> Description of the task
Starting with the line that contains "middle mcp: (29, 105)", set down each line through the end of the entries below, exactly and with nothing added.

Images with localized body landmarks:
##############################

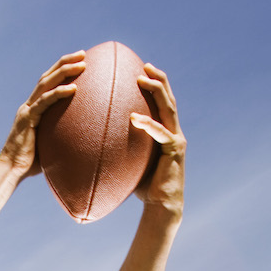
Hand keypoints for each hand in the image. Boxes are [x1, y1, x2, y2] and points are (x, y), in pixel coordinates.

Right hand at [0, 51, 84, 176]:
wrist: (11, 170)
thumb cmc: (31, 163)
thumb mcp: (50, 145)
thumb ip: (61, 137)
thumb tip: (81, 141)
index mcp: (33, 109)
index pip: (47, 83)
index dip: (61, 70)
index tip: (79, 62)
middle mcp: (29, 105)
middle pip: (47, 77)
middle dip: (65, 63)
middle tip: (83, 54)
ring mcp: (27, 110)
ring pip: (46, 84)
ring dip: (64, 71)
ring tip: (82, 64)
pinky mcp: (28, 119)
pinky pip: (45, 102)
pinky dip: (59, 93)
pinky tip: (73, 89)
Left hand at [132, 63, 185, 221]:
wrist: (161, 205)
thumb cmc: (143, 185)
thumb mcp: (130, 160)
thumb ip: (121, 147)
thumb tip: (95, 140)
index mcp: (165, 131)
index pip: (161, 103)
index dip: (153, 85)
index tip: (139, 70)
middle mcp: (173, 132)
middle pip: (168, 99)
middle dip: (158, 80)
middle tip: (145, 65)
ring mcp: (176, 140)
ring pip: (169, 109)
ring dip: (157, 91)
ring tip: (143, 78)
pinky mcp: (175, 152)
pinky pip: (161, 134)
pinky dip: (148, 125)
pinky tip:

##############################

> Answer to the exercise
middle mcp: (29, 105)
middle pip: (47, 77)
middle dip: (65, 63)
middle tip: (83, 54)
ring mcp: (27, 110)
ring pip: (46, 84)
ring dip: (64, 71)
ring tip: (82, 64)
pinky mcp: (28, 119)
pinky pip: (45, 102)
pinky dip: (59, 93)
pinky tip: (73, 89)
Left hand at [132, 63, 185, 221]:
wrist: (161, 205)
thumb cmc: (143, 185)
thumb mcp: (130, 160)
thumb ip: (121, 147)
thumb tip: (95, 140)
index mcp: (165, 131)
index pip: (161, 103)
index dip: (153, 85)
index tip: (139, 70)
middle mcp: (173, 132)
middle pip: (168, 99)
middle dip: (158, 80)
middle tip: (145, 65)
ring mcp: (176, 140)
ring pip: (169, 109)
ring dip: (157, 91)
ring tip: (143, 78)
pinky mcp: (175, 152)
pinky pip: (161, 134)
pinky dip: (148, 125)
pinky tip:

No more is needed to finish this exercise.